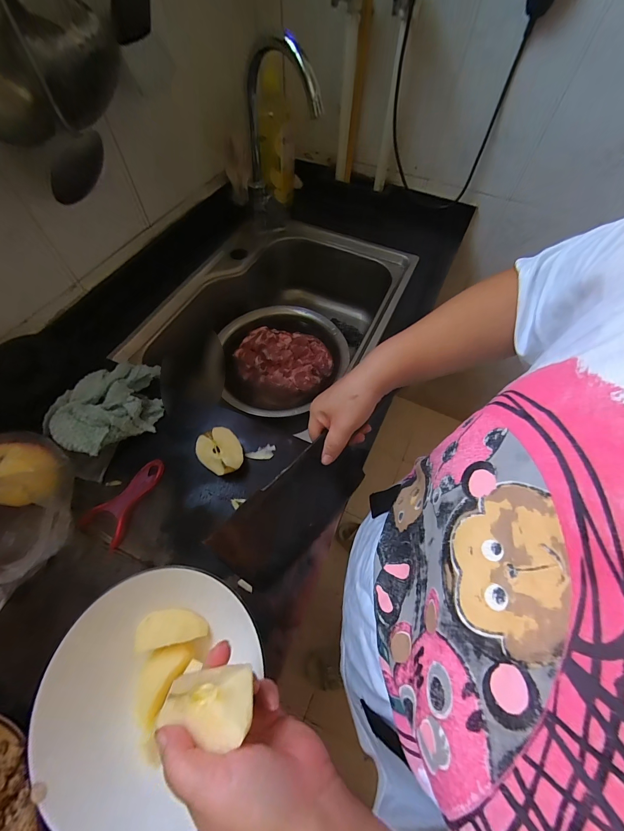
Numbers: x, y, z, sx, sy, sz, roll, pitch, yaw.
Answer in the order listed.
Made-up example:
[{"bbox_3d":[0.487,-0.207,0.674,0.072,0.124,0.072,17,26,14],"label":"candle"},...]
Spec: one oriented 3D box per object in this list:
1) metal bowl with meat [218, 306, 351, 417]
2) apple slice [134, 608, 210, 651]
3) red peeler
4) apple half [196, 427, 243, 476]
[{"bbox_3d":[-0.077,-0.118,0.739,0.278,0.080,0.301,29,63,15],"label":"metal bowl with meat"},{"bbox_3d":[-0.144,0.216,0.332,0.066,0.019,0.032,-9,60,-6],"label":"apple slice"},{"bbox_3d":[-0.241,0.110,0.431,0.060,0.012,0.114,30,64,16],"label":"red peeler"},{"bbox_3d":[-0.125,0.053,0.450,0.056,0.043,0.065,-32,65,-18],"label":"apple half"}]

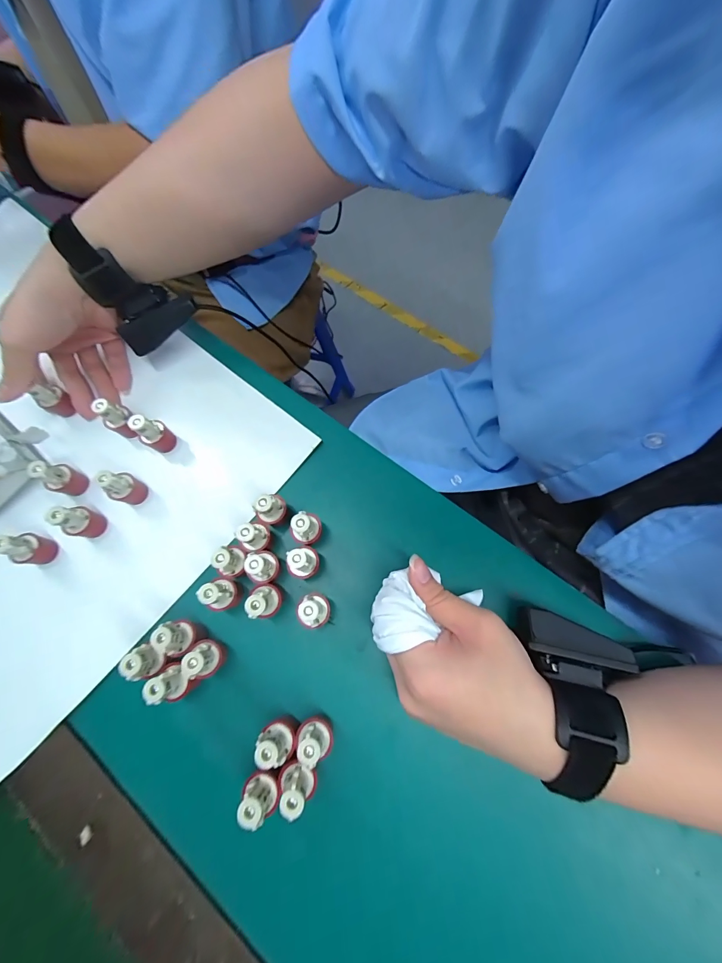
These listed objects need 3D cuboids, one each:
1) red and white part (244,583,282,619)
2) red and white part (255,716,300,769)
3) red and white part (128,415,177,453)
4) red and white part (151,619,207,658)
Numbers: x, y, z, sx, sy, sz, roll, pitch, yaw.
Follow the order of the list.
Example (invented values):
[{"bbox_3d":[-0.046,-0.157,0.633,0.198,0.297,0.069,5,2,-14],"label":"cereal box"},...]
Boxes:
[{"bbox_3d":[-0.068,0.086,0.264,0.020,0.043,0.024,-12,71,-3],"label":"red and white part"},{"bbox_3d":[-0.053,0.167,0.236,0.021,0.044,0.020,1,71,2],"label":"red and white part"},{"bbox_3d":[-0.178,-0.041,0.311,0.021,0.043,0.016,-35,74,-10],"label":"red and white part"},{"bbox_3d":[-0.128,0.110,0.259,0.022,0.041,0.018,36,76,13],"label":"red and white part"}]

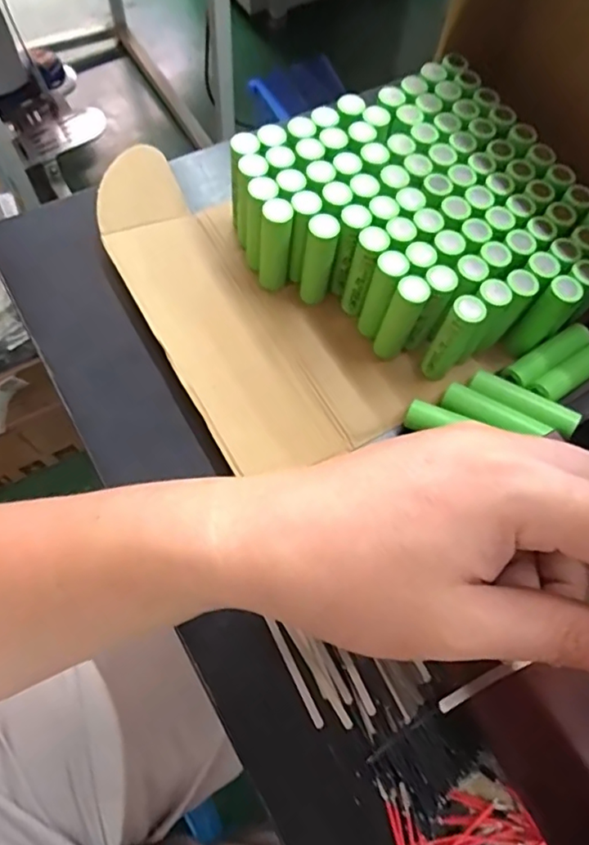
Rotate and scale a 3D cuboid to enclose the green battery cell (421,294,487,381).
[{"bbox_3d":[0.093,-0.048,0.329,0.018,0.061,0.021,31,70,10],"label":"green battery cell"}]

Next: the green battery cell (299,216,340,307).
[{"bbox_3d":[0.015,-0.100,0.350,0.019,0.065,0.016,8,68,1],"label":"green battery cell"}]

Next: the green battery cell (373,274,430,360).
[{"bbox_3d":[0.064,-0.063,0.337,0.020,0.068,0.018,22,69,7],"label":"green battery cell"}]

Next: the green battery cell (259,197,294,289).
[{"bbox_3d":[-0.012,-0.110,0.351,0.020,0.065,0.016,-2,68,-3],"label":"green battery cell"}]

::::::

- _Work instruction_
After locating the line above that contains "Next: the green battery cell (373,274,430,360).", write out that line and every later one exactly, through the last line of the material, and nothing else.

- _Output of the exercise_
Next: the green battery cell (373,274,430,360).
[{"bbox_3d":[0.064,-0.063,0.337,0.020,0.068,0.018,22,69,7],"label":"green battery cell"}]

Next: the green battery cell (259,197,294,289).
[{"bbox_3d":[-0.012,-0.110,0.351,0.020,0.065,0.016,-2,68,-3],"label":"green battery cell"}]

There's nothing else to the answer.